Análise Política
Pelo que se vê até o momento da Comissão Parlamentar de Inquérito no Senado da Covid-19, o Planalto não apenas aproveitou mal a possibilidade, mas, na melhor das hipóteses, deixou florescer um ecossistema entrópico em assunto tão importante. Daí a emergência no noticiário de um amontoado de personagens obscuros apanhados em situações idem. Já se podia antever, e foi antevisto, pelo menos desde outubro do ano passado: se o governo escorregasse no assunto das vacinas cometeria um erro político de consequências potencialmente graves (“Salada indigesta”). Para quem quis enxergar, o sinal amarelo acendeu quando o presidente reagiu biliosamente ao anúncio de que o Ministério da Saúde compraria a CoronaVac.
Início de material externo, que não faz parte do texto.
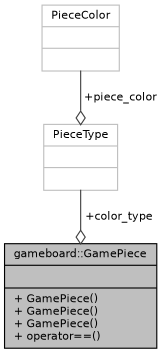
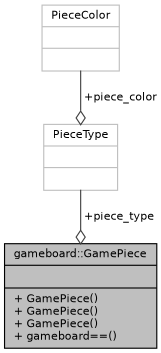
  digraph {
    node [color=grey75 fillcolor=white fontname=Helvetica fontsize=10 shape=record style=filled]
    edge [arrowhead=odiamond color=grey25 fontname=Helvetica fontsize=10 labelfontname=Helvetica labelfontsize=10 style=solid]
-   n1 [color=black fillcolor=grey75 fontcolor=black height=0.2 label="{gameboard::GamePiece\n||+ GamePiece()\l+ GamePiece()\l+ GamePiece()\l+ operator==()\l}" width=0.4]
+   n1 [color=black fillcolor=grey75 fontcolor=black height=0.2 label="{gameboard::GamePiece\n||+ GamePiece()\l+ GamePiece()\l+ GamePiece()\l+ gameboard==()\l}" width=0.4]
    n2 [height=0.2 label="{PieceColor\n||}" width=0.4]
    n3 [height=0.2 label="{PieceType\n||}" width=0.4]
    n2 -> n3 [label=" +piece_color"]
-   n3 -> n1 [label=" +color_type"]
+   n3 -> n1 [label=" +piece_type"]
  }
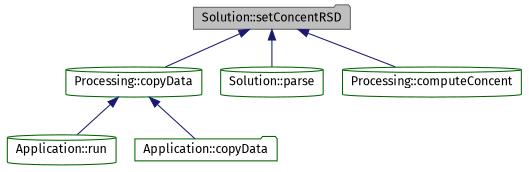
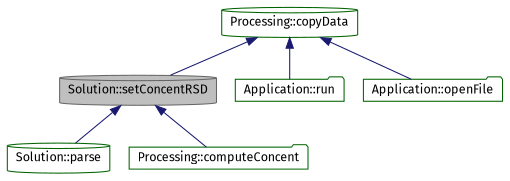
  digraph {
    fontname="Fira Sans"
    rankdir=TB
    node [color=darkgreen fillcolor=white fontname="Fira Sans" fontsize=12 shape=cylinder style=filled]
    edge [color=midnightblue dir=back fontname="Fira Sans" fontsize=12 labelfontname=Helvetica labelfontsize=12 style=solid]
-   n1 [color=gray40 fillcolor=grey75 fontcolor=black height=0.2 label="Solution::setConcentRSD" shape=folder width=0.4]
+   n1 [color=gray40 fillcolor=grey75 fontcolor=black height=0.2 label="Solution::setConcentRSD" width=0.4]
    n2 [height=0.2 label="Processing::copyData" width=0.4]
    n3 [height=0.2 label="Solution::parse" width=0.4]
-   n4 [height=0.2 label="Processing::computeConcent" width=0.4]
-   n5 [height=0.2 label="Application::run" width=0.4]
-   n6 [height=0.2 label="Application::copyData" shape=folder width=0.4]
-   n1 -> n2
+   n4 [height=0.2 label="Processing::computeConcent" shape=folder width=0.4]
+   n5 [height=0.2 label="Application::run" shape=folder width=0.4]
+   n6 [height=0.2 label="Application::openFile" shape=folder width=0.4]
+   n2 -> n1
    n1 -> n3
    n1 -> n4
    n2 -> n5
    n2 -> n6
  }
Aliás o Brasil vive uma situação surreal: o governo federal acabou decidindo gastar bilhões com ela, que hoje está no braço de metade dos imunizados, mas quem fatura politicamente são os governadores, enquanto o entorno presidencial continua falando mal da vacina chinesa do Butantan. Mesmo que todos os estudos comprovem a eficácia dela.
E não é só com a vacina da Sinovac. Um problema menos alardeado é a inexplicável demora para a aprovação do uso maciço por aqui da russa Sputnik V. Outra bem eficaz. Neste caso, nota-se uma curiosa aliança entre a direita saudosa da guerra fria e a esquerda corporativista que, na dúvida, toma as dores da Agência Nacional de Vigilância Sanitária.
Estivesse a CPI realmente tão preocupada em salvar vidas quanto em emparedar o governo, e a Anvisa já estaria faz tempo dançando em chapa quente por causa da Sputnik V. A vacinação brasileira contra a Covid-19 vai razoavelmente, mas poderia estar indo melhor. Velocidade é fundamental, também por causa da corrida contra as novas cepas. E o Brasil tem estrutura para vacinar diariamente pelo menos o dobro do que está conseguindo imunizar hoje, inclusive pela verificada e crescente adesão popular.
Não é engenharia de obra pronta, porque vem sendo dito desde sempre: a única política razoável sobre vacinas é trazer todas, na maior quantidade possível, e no menor prazo possível. Claro que demandas assim superaquecidas ensejam risco de maus modos administrativos, e também por isso é necessário centralizar e adotar transparência máxima.
O governo federal carrega o mérito de ter buscado nacionalizar a produção da AstraZeneca na Fiocruz, mas errou em dois aspectos estratégicos: confiou na política de uma só vacina e não cuidou adequadamente de ter vacinas aqui em grande quantidade no curtíssimo prazo. Este segundo ponto foi fatal quando a segunda onda veio como um tsunami a partir de Manaus.